▶ [Exercise]
Nothing belongs in the answer except the lines of the material that include "therefore".

>>>>

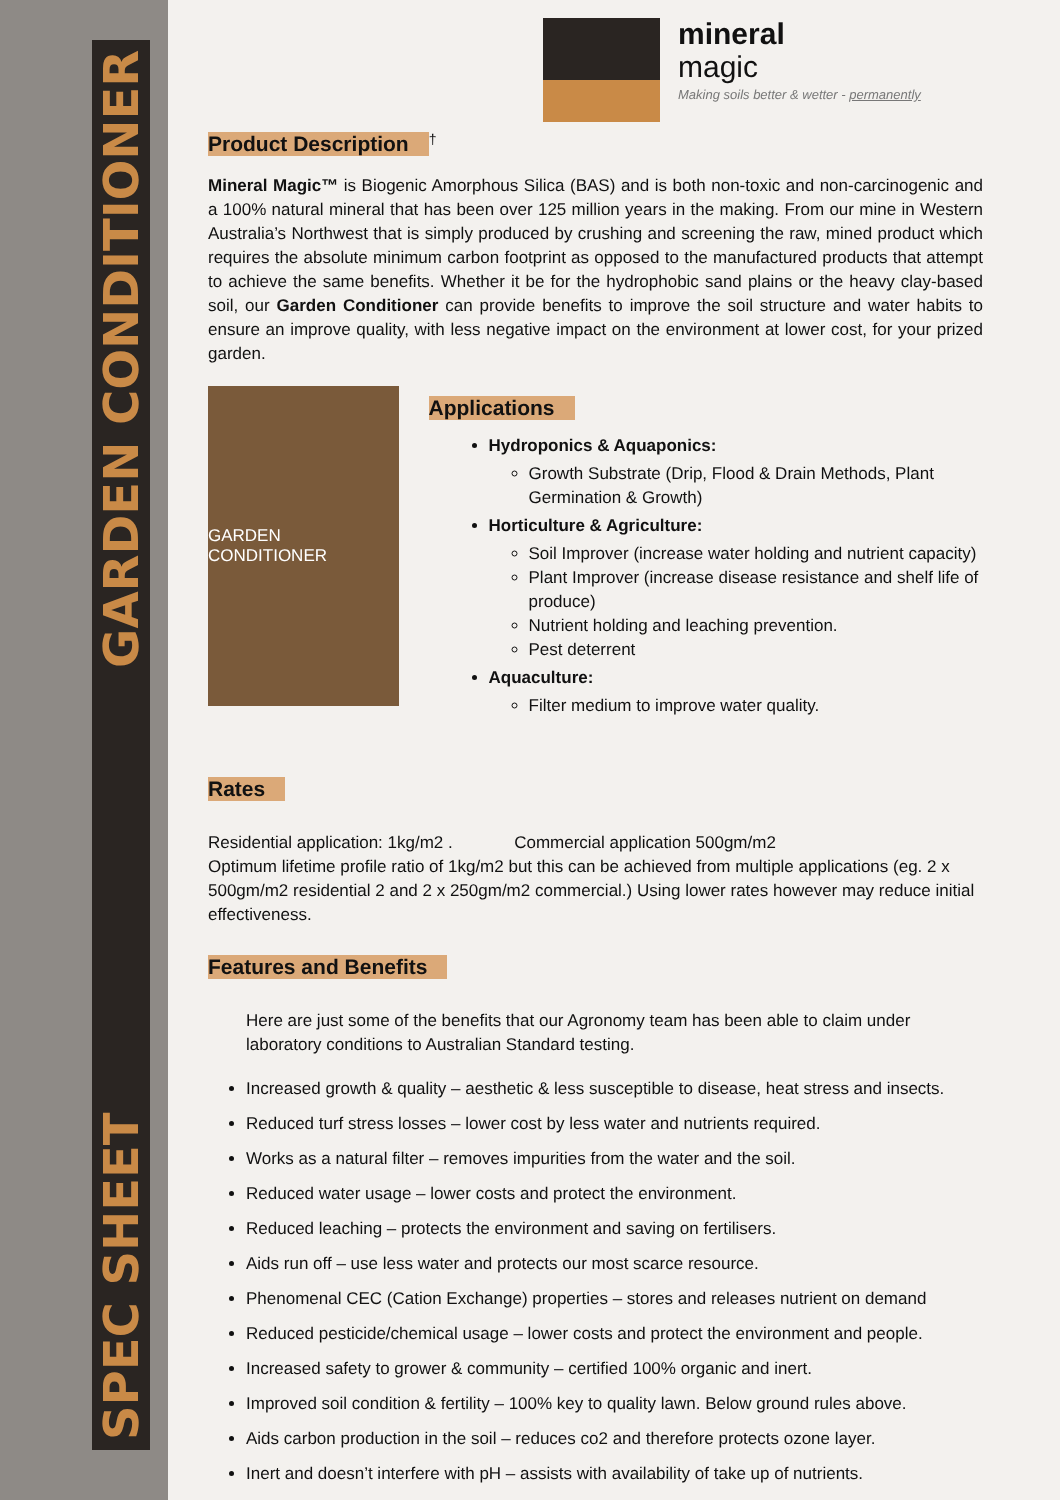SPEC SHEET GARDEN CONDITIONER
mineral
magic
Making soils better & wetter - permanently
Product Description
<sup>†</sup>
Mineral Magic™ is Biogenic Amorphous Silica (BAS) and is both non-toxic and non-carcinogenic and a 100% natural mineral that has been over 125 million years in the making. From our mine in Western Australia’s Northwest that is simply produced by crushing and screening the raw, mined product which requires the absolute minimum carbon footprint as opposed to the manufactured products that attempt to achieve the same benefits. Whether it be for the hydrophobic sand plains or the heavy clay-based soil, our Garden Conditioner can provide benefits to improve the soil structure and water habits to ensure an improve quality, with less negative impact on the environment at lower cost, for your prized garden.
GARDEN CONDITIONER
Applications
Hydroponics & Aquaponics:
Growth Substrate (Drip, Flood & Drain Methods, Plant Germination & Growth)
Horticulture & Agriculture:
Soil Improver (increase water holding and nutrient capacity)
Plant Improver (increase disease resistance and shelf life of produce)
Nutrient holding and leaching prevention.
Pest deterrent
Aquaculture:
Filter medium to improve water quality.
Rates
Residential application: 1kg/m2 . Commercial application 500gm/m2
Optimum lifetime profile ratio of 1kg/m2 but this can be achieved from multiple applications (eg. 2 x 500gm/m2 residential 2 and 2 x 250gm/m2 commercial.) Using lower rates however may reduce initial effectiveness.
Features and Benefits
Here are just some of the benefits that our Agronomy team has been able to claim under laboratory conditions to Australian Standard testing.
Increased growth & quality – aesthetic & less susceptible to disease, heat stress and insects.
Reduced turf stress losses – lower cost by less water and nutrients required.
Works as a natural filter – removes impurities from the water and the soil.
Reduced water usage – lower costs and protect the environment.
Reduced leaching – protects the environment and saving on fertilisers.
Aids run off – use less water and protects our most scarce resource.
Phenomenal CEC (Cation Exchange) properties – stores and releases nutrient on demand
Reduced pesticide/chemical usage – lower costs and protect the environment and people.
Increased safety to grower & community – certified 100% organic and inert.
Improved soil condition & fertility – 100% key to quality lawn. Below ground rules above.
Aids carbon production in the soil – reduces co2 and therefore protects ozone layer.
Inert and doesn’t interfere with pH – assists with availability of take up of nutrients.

<<<<
>>>>

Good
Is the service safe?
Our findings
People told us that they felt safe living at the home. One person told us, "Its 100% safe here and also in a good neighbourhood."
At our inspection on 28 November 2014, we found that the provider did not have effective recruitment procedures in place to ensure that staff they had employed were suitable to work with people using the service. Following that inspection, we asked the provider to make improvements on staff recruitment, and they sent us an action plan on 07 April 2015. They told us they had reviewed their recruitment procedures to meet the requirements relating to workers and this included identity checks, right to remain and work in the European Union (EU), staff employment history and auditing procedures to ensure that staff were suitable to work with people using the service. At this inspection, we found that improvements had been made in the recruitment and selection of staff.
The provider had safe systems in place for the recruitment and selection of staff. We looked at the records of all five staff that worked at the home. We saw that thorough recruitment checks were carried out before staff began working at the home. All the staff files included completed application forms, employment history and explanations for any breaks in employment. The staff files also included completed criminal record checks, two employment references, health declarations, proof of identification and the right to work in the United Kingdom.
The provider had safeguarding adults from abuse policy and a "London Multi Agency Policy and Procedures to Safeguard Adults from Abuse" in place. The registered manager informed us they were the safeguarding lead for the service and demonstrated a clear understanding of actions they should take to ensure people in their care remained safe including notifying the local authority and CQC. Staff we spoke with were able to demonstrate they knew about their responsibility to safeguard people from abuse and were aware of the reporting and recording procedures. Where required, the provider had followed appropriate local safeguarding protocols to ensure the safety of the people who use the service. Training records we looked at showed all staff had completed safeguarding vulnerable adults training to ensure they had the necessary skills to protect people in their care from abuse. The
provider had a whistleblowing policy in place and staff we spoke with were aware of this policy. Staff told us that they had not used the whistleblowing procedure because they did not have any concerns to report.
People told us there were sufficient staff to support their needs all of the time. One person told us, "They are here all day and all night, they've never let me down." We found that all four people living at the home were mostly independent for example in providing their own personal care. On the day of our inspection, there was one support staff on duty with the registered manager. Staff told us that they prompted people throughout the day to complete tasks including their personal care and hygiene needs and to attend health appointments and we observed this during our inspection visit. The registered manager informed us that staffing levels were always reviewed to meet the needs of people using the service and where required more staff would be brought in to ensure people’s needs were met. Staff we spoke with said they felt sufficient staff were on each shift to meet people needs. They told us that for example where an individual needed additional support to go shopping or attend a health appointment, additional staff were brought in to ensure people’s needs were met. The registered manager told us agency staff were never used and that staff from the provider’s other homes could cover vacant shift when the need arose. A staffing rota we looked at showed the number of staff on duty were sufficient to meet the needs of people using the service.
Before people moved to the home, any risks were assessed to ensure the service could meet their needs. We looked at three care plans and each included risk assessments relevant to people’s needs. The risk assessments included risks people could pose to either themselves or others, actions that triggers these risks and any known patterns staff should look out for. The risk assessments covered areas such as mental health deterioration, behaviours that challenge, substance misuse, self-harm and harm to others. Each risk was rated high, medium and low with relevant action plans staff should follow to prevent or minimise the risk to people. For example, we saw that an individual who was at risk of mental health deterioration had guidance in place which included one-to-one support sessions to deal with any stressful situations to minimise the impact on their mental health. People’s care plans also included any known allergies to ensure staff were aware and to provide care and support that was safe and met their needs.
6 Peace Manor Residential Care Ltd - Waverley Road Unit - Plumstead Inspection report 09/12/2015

<<<<
>>>>

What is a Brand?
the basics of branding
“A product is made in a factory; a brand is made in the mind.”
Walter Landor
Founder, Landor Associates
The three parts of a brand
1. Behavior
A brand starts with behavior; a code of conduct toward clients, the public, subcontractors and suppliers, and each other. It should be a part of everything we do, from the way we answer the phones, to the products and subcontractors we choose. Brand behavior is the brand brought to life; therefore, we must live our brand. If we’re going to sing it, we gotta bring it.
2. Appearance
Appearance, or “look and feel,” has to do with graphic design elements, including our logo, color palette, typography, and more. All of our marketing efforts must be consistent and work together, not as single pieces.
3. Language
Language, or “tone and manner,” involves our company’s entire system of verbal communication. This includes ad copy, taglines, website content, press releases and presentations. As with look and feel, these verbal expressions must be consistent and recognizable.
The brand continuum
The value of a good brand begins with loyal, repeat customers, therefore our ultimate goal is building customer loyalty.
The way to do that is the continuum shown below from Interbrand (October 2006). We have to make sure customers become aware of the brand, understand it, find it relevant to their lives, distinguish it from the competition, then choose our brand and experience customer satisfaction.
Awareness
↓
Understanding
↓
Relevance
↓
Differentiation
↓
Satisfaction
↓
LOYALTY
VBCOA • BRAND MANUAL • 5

<<<<

▶ [Your solution]
Aids carbon production in the soil – reduces co2 and therefore protects ozone layer.
A brand starts with behavior; a code of conduct toward clients, the public, subcontractors and suppliers, and each other. It should be a part of everything we do, from the way we answer the phones, to the products and subcontractors we choose. Brand behavior is the brand brought to life; therefore, we must live our brand. If we’re going to sing it, we gotta bring it.
The value of a good brand begins with loyal, repeat customers, therefore our ultimate goal is building customer loyalty.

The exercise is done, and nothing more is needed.